[Records from a collection]

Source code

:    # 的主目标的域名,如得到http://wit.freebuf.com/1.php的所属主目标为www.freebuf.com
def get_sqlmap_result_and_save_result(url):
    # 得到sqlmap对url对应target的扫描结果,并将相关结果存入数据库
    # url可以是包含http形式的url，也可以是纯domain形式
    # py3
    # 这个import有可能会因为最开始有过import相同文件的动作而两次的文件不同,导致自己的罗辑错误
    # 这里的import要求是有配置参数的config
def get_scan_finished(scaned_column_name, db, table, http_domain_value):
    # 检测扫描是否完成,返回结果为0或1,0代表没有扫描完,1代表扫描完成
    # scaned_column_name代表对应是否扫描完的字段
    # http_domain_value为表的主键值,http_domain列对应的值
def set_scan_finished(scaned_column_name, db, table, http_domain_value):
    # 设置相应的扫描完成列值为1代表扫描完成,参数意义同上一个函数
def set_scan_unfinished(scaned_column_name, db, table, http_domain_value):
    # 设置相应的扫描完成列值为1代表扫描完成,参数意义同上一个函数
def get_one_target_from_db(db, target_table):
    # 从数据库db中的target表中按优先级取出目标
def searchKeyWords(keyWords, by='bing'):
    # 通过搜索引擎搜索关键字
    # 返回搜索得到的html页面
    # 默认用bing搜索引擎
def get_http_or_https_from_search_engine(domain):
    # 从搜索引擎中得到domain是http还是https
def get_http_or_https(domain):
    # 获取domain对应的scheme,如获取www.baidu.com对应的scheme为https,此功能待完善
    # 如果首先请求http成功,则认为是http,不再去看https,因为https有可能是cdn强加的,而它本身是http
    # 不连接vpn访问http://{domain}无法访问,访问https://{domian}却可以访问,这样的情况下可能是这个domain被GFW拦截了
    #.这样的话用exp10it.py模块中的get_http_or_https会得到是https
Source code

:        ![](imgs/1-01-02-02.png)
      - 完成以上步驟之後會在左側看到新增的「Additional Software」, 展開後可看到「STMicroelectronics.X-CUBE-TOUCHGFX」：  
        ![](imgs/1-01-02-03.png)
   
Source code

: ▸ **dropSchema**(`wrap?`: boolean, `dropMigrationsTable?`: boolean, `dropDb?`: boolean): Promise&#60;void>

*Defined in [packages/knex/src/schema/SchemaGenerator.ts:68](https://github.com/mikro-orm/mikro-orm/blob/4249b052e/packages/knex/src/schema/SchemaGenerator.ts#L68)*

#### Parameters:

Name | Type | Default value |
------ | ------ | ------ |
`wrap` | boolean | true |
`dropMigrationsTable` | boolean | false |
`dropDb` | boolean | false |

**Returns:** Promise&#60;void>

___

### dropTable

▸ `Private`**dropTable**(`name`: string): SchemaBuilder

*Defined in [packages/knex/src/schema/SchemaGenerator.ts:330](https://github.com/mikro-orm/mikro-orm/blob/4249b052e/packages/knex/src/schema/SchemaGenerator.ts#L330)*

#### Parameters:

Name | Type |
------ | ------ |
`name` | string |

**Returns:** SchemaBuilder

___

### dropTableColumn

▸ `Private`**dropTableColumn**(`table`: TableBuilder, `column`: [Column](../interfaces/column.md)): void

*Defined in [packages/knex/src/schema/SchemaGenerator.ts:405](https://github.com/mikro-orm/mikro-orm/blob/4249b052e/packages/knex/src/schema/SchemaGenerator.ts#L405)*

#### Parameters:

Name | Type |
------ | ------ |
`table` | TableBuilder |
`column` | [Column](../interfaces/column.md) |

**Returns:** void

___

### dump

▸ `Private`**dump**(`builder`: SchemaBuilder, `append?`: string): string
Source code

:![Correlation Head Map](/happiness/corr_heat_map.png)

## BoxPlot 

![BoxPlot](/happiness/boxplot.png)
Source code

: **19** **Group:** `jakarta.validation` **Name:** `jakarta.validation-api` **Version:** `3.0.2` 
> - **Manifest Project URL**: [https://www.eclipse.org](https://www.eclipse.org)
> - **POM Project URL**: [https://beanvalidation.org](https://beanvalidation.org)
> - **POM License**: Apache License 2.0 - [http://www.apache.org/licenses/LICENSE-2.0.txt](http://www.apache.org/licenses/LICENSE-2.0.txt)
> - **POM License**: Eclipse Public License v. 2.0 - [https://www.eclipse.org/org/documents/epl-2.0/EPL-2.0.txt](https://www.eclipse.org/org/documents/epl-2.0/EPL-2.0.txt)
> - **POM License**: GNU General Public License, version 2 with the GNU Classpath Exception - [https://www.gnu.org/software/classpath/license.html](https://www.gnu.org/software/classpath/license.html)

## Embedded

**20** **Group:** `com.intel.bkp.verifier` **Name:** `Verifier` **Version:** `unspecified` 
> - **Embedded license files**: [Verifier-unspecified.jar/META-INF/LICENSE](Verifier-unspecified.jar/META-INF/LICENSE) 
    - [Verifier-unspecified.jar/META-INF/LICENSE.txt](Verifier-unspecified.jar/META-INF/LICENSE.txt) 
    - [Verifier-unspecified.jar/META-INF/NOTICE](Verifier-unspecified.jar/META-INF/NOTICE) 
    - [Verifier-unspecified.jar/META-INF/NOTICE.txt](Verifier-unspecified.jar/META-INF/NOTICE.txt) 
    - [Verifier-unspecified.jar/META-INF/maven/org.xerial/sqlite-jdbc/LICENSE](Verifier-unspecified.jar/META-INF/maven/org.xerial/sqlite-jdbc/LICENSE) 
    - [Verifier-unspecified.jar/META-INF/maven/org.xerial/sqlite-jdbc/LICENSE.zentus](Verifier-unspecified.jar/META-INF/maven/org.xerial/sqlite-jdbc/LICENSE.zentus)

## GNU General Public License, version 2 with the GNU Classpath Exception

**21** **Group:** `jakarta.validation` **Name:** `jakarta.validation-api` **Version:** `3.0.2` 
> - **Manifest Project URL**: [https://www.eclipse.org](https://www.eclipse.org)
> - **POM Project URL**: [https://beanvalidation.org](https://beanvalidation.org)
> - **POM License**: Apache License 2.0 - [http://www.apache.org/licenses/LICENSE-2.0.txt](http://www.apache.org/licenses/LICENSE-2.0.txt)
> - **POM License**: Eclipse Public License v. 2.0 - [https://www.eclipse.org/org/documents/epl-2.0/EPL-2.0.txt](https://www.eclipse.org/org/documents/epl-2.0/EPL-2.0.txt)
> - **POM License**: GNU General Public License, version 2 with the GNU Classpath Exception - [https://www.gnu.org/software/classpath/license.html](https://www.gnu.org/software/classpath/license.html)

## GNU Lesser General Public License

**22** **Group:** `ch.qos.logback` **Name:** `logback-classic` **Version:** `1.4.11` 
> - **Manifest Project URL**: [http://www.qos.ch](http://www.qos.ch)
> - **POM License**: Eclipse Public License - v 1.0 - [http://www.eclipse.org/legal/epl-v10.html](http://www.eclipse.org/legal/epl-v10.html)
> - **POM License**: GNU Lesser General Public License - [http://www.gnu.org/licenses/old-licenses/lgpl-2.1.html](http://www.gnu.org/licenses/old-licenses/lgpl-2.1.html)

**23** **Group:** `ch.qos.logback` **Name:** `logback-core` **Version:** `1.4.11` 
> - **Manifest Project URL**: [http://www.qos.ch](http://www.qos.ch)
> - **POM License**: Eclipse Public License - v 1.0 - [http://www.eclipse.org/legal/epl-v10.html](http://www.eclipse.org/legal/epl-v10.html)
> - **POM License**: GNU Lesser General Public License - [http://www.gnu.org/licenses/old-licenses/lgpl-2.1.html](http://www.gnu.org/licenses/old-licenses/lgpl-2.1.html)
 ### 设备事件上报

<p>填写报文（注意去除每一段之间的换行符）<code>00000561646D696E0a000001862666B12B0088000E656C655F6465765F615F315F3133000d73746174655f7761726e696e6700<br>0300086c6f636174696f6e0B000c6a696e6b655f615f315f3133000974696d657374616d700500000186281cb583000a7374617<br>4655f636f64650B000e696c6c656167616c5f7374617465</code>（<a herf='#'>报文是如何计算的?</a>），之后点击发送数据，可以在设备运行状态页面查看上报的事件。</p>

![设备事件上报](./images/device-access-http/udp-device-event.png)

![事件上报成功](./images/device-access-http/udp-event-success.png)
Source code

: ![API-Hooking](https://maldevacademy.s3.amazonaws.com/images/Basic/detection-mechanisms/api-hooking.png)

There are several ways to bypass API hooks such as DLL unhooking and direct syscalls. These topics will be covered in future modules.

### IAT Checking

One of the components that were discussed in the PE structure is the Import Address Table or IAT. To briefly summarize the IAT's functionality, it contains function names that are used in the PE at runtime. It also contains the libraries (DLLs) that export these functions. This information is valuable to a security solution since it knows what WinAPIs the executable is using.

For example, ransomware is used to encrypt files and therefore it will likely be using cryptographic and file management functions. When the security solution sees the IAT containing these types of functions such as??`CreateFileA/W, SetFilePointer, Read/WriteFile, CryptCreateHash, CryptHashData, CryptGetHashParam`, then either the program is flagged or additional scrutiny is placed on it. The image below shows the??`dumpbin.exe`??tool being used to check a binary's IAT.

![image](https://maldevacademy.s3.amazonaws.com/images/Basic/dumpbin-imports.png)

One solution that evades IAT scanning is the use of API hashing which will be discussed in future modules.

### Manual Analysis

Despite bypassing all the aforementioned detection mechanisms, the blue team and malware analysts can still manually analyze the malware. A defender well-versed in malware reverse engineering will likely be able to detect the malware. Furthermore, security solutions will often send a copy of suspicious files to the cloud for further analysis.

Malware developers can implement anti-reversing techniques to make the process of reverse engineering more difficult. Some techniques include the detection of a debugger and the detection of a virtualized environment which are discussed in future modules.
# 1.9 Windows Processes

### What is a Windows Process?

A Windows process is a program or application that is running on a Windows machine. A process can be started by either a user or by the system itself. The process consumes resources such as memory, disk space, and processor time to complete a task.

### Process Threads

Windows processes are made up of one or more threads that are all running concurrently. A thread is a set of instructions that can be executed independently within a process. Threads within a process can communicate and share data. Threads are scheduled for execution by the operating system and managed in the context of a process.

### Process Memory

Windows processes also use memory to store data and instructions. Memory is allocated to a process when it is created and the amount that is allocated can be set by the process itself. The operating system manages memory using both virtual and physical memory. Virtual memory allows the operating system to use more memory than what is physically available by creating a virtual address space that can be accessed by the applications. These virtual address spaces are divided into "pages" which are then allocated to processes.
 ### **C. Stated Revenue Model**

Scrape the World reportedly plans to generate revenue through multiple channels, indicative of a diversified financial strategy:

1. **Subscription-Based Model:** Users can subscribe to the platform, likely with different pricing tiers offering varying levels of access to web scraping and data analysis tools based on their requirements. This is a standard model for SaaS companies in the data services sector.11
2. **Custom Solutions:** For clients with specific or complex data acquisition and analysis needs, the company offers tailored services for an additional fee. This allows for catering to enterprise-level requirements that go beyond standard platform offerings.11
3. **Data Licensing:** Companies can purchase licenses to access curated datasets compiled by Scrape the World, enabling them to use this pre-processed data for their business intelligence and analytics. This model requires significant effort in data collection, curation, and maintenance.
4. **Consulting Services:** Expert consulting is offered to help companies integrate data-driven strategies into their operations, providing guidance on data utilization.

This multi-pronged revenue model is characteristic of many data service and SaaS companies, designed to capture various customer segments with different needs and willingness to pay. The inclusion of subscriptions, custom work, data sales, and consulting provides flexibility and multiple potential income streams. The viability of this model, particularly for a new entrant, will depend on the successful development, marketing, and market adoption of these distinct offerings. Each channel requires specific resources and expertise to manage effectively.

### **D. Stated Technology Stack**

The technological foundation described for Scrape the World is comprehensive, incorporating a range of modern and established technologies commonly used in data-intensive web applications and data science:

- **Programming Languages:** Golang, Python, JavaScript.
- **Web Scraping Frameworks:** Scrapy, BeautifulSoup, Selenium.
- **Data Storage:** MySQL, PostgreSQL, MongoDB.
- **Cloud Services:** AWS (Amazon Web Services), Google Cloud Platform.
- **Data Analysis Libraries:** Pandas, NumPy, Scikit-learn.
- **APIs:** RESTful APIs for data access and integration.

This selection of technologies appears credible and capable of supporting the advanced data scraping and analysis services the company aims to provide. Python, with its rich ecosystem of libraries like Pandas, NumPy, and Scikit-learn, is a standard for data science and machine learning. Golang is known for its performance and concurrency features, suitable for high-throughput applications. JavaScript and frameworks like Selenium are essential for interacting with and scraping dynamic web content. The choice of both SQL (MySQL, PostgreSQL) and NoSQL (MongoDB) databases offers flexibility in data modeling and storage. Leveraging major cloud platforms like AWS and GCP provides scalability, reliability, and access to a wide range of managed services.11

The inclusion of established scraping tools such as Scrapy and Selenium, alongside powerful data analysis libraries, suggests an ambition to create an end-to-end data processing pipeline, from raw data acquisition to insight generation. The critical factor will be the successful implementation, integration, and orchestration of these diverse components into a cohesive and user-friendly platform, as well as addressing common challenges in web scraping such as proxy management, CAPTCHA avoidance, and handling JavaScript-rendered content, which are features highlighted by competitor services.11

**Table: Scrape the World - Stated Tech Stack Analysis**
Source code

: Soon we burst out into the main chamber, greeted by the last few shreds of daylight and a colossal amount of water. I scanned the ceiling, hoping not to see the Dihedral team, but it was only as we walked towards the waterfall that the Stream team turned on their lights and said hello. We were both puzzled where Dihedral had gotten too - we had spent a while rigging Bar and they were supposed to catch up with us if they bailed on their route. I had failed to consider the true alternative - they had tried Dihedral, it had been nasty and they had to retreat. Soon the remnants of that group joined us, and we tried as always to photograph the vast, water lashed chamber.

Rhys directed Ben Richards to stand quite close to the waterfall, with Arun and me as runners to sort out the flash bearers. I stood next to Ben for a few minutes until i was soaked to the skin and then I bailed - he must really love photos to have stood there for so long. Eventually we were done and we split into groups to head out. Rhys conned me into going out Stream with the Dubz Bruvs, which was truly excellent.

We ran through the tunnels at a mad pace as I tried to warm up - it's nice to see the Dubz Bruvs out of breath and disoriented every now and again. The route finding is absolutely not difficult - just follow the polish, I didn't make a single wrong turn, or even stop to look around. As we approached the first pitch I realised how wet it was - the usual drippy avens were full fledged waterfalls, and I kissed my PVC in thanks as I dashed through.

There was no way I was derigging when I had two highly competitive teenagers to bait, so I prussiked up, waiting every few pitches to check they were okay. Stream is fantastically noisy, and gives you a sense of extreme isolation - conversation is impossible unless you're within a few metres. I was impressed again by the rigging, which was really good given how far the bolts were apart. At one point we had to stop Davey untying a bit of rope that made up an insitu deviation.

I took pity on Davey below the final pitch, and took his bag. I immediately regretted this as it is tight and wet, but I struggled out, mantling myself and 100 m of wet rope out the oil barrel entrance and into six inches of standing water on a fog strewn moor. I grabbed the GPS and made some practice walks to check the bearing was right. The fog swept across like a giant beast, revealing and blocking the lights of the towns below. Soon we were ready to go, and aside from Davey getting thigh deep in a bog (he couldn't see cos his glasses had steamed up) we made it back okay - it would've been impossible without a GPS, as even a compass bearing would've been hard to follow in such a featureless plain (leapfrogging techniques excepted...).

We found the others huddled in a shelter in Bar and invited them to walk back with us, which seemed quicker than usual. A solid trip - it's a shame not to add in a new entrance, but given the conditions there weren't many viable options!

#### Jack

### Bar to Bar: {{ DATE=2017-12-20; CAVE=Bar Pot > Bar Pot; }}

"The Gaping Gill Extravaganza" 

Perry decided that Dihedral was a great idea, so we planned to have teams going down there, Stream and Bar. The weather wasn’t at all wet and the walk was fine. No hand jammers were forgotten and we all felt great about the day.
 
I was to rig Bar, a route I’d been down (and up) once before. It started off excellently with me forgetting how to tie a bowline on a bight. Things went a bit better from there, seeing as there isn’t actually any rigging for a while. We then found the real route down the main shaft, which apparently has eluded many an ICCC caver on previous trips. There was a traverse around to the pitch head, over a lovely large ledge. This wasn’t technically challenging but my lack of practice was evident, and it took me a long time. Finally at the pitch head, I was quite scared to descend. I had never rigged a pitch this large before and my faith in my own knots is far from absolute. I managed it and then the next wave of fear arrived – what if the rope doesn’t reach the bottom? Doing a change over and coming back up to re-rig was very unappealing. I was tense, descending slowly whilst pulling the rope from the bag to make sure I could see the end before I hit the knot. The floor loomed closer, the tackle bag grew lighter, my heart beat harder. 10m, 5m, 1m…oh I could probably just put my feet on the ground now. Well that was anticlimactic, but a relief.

* **About this task**
Reproduce exactly, please, only the lines from the start of the data above to the line that contains "# 这里的import要求是有配置参数的config", with both ends kept.

* **Reply**
Source code

:    # 的主目标的域名,如得到http://wit.freebuf.com/1.php的所属主目标为www.freebuf.com
def get_sqlmap_result_and_save_result(url):
    # 得到sqlmap对url对应target的扫描结果,并将相关结果存入数据库
    # url可以是包含http形式的url，也可以是纯domain形式
    # py3
    # 这个import有可能会因为最开始有过import相同文件的动作而两次的文件不同,导致自己的罗辑错误
    # 这里的import要求是有配置参数的config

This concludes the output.